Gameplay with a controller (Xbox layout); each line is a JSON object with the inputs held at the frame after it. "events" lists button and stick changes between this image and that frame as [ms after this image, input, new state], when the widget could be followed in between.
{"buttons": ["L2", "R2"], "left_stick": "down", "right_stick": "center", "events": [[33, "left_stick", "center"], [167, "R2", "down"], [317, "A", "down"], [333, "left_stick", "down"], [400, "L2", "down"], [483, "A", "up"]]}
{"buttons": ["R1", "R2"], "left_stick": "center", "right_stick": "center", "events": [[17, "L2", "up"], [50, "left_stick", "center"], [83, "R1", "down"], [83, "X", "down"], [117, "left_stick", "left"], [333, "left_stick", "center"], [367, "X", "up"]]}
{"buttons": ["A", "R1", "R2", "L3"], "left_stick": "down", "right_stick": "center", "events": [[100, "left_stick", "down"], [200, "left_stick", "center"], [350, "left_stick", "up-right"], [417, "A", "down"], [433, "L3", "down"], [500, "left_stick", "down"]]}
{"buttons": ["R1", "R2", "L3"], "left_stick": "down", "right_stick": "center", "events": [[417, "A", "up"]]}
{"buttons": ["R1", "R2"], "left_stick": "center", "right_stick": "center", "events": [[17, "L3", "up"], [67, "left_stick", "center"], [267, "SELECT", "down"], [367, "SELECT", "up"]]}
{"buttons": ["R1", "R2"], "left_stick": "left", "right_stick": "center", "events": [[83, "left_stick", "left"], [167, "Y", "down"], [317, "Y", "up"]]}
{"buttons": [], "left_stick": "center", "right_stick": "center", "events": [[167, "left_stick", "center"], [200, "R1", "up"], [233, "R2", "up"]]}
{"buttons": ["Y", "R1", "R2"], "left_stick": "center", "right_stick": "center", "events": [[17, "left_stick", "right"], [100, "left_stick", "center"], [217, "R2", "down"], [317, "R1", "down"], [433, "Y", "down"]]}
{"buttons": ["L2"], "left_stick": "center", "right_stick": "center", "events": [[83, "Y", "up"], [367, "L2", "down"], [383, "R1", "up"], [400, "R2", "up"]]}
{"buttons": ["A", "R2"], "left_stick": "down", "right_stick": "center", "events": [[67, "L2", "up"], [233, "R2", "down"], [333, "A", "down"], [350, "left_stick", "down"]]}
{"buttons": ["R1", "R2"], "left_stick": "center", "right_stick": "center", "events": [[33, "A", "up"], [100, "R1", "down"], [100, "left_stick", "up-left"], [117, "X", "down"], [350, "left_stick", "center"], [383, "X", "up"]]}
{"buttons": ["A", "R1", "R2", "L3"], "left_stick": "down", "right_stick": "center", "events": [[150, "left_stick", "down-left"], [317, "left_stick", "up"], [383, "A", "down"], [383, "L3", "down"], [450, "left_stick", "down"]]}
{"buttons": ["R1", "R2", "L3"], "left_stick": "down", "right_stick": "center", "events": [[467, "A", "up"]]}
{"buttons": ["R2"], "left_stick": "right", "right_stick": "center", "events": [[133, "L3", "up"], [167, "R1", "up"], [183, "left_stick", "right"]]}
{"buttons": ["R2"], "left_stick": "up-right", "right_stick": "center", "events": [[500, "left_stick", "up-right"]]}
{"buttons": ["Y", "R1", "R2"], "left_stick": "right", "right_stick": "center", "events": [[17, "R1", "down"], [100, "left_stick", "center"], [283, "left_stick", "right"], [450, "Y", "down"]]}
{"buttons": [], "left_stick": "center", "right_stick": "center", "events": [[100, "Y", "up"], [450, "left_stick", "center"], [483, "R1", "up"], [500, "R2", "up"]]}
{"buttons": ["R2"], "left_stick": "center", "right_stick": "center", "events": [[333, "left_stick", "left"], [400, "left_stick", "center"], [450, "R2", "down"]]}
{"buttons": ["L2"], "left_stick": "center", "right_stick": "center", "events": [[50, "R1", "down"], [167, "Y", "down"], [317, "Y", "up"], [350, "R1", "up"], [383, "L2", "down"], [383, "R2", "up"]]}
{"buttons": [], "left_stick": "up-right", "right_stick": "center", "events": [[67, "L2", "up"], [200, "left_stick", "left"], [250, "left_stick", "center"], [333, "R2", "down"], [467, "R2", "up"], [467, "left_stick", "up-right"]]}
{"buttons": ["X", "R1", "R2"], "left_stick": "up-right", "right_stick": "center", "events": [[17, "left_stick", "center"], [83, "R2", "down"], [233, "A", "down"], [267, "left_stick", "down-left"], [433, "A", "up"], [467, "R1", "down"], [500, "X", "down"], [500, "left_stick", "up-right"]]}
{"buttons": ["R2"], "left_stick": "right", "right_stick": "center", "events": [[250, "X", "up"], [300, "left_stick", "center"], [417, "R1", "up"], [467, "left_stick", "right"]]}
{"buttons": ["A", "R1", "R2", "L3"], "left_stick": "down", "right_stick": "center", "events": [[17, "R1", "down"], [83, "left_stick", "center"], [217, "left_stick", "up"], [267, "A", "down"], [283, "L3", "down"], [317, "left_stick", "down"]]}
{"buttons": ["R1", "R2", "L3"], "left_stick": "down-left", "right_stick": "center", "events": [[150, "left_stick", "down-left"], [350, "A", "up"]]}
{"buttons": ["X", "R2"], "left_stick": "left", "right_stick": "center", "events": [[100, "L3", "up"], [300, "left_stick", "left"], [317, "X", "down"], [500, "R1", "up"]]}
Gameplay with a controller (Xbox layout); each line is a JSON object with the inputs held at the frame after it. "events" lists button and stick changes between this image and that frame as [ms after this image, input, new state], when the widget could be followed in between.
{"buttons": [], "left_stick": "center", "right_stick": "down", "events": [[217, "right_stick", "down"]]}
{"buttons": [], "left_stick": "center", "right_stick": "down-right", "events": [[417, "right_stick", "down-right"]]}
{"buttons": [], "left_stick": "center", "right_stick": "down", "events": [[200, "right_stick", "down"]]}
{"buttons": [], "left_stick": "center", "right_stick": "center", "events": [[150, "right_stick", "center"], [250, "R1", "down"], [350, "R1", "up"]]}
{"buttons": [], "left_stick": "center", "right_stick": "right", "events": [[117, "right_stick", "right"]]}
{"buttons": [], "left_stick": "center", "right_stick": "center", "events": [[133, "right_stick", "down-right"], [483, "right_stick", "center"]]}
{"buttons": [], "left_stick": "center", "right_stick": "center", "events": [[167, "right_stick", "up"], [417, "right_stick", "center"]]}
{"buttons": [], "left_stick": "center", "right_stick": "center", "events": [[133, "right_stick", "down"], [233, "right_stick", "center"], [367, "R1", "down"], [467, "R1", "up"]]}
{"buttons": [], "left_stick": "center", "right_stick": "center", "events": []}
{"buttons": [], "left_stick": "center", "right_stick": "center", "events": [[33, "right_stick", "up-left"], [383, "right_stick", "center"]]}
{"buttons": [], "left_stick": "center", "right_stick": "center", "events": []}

_Task to complete_. Retype all of the material above. Do not alter a single word.

_Exercise output_.
Gameplay with a controller (Xbox layout); each line is a JSON object with the inputs held at the frame after it. "events" lists button and stick changes between this image and that frame as [ms after this image, input, new state], when the widget could be followed in between.
{"buttons": ["L2", "R2"], "left_stick": "down", "right_stick": "center", "events": [[33, "left_stick", "center"], [167, "R2", "down"], [317, "A", "down"], [333, "left_stick", "down"], [400, "L2", "down"], [483, "A", "up"]]}
{"buttons": ["R1", "R2"], "left_stick": "center", "right_stick": "center", "events": [[17, "L2", "up"], [50, "left_stick", "center"], [83, "R1", "down"], [83, "X", "down"], [117, "left_stick", "left"], [333, "left_stick", "center"], [367, "X", "up"]]}
{"buttons": ["A", "R1", "R2", "L3"], "left_stick": "down", "right_stick": "center", "events": [[100, "left_stick", "down"], [200, "left_stick", "center"], [350, "left_stick", "up-right"], [417, "A", "down"], [433, "L3", "down"], [500, "left_stick", "down"]]}
{"buttons": ["R1", "R2", "L3"], "left_stick": "down", "right_stick": "center", "events": [[417, "A", "up"]]}
{"buttons": ["R1", "R2"], "left_stick": "center", "right_stick": "center", "events": [[17, "L3", "up"], [67, "left_stick", "center"], [267, "SELECT", "down"], [367, "SELECT", "up"]]}
{"buttons": ["R1", "R2"], "left_stick": "left", "right_stick": "center", "events": [[83, "left_stick", "left"], [167, "Y", "down"], [317, "Y", "up"]]}
{"buttons": [], "left_stick": "center", "right_stick": "center", "events": [[167, "left_stick", "center"], [200, "R1", "up"], [233, "R2", "up"]]}
{"buttons": ["Y", "R1", "R2"], "left_stick": "center", "right_stick": "center", "events": [[17, "left_stick", "right"], [100, "left_stick", "center"], [217, "R2", "down"], [317, "R1", "down"], [433, "Y", "down"]]}
{"buttons": ["L2"], "left_stick": "center", "right_stick": "center", "events": [[83, "Y", "up"], [367, "L2", "down"], [383, "R1", "up"], [400, "R2", "up"]]}
{"buttons": ["A", "R2"], "left_stick": "down", "right_stick": "center", "events": [[67, "L2", "up"], [233, "R2", "down"], [333, "A", "down"], [350, "left_stick", "down"]]}
{"buttons": ["R1", "R2"], "left_stick": "center", "right_stick": "center", "events": [[33, "A", "up"], [100, "R1", "down"], [100, "left_stick", "up-left"], [117, "X", "down"], [350, "left_stick", "center"], [383, "X", "up"]]}
{"buttons": ["A", "R1", "R2", "L3"], "left_stick": "down", "right_stick": "center", "events": [[150, "left_stick", "down-left"], [317, "left_stick", "up"], [383, "A", "down"], [383, "L3", "down"], [450, "left_stick", "down"]]}
{"buttons": ["R1", "R2", "L3"], "left_stick": "down", "right_stick": "center", "events": [[467, "A", "up"]]}
{"buttons": ["R2"], "left_stick": "right", "right_stick": "center", "events": [[133, "L3", "up"], [167, "R1", "up"], [183, "left_stick", "right"]]}
{"buttons": ["R2"], "left_stick": "up-right", "right_stick": "center", "events": [[500, "left_stick", "up-right"]]}
{"buttons": ["Y", "R1", "R2"], "left_stick": "right", "right_stick": "center", "events": [[17, "R1", "down"], [100, "left_stick", "center"], [283, "left_stick", "right"], [450, "Y", "down"]]}
{"buttons": [], "left_stick": "center", "right_stick": "center", "events": [[100, "Y", "up"], [450, "left_stick", "center"], [483, "R1", "up"], [500, "R2", "up"]]}
{"buttons": ["R2"], "left_stick": "center", "right_stick": "center", "events": [[333, "left_stick", "left"], [400, "left_stick", "center"], [450, "R2", "down"]]}
{"buttons": ["L2"], "left_stick": "center", "right_stick": "center", "events": [[50, "R1", "down"], [167, "Y", "down"], [317, "Y", "up"], [350, "R1", "up"], [383, "L2", "down"], [383, "R2", "up"]]}
{"buttons": [], "left_stick": "up-right", "right_stick": "center", "events": [[67, "L2", "up"], [200, "left_stick", "left"], [250, "left_stick", "center"], [333, "R2", "down"], [467, "R2", "up"], [467, "left_stick", "up-right"]]}
{"buttons": ["X", "R1", "R2"], "left_stick": "up-right", "right_stick": "center", "events": [[17, "left_stick", "center"], [83, "R2", "down"], [233, "A", "down"], [267, "left_stick", "down-left"], [433, "A", "up"], [467, "R1", "down"], [500, "X", "down"], [500, "left_stick", "up-right"]]}
{"buttons": ["R2"], "left_stick": "right", "right_stick": "center", "events": [[250, "X", "up"], [300, "left_stick", "center"], [417, "R1", "up"], [467, "left_stick", "right"]]}
{"buttons": ["A", "R1", "R2", "L3"], "left_stick": "down", "right_stick": "center", "events": [[17, "R1", "down"], [83, "left_stick", "center"], [217, "left_stick", "up"], [267, "A", "down"], [283, "L3", "down"], [317, "left_stick", "down"]]}
{"buttons": ["R1", "R2", "L3"], "left_stick": "down-left", "right_stick": "center", "events": [[150, "left_stick", "down-left"], [350, "A", "up"]]}
{"buttons": ["X", "R2"], "left_stick": "left", "right_stick": "center", "events": [[100, "L3", "up"], [300, "left_stick", "left"], [317, "X", "down"], [500, "R1", "up"]]}
Gameplay with a controller (Xbox layout); each line is a JSON object with the inputs held at the frame after it. "events" lists button and stick changes between this image and that frame as [ms after this image, input, new state], when the widget could be followed in between.
{"buttons": [], "left_stick": "center", "right_stick": "down", "events": [[217, "right_stick", "down"]]}
{"buttons": [], "left_stick": "center", "right_stick": "down-right", "events": [[417, "right_stick", "down-right"]]}
{"buttons": [], "left_stick": "center", "right_stick": "down", "events": [[200, "right_stick", "down"]]}
{"buttons": [], "left_stick": "center", "right_stick": "center", "events": [[150, "right_stick", "center"], [250, "R1", "down"], [350, "R1", "up"]]}
{"buttons": [], "left_stick": "center", "right_stick": "right", "events": [[117, "right_stick", "right"]]}
{"buttons": [], "left_stick": "center", "right_stick": "center", "events": [[133, "right_stick", "down-right"], [483, "right_stick", "center"]]}
{"buttons": [], "left_stick": "center", "right_stick": "center", "events": [[167, "right_stick", "up"], [417, "right_stick", "center"]]}
{"buttons": [], "left_stick": "center", "right_stick": "center", "events": [[133, "right_stick", "down"], [233, "right_stick", "center"], [367, "R1", "down"], [467, "R1", "up"]]}
{"buttons": [], "left_stick": "center", "right_stick": "center", "events": []}
{"buttons": [], "left_stick": "center", "right_stick": "center", "events": [[33, "right_stick", "up-left"], [383, "right_stick", "center"]]}
{"buttons": [], "left_stick": "center", "right_stick": "center", "events": []}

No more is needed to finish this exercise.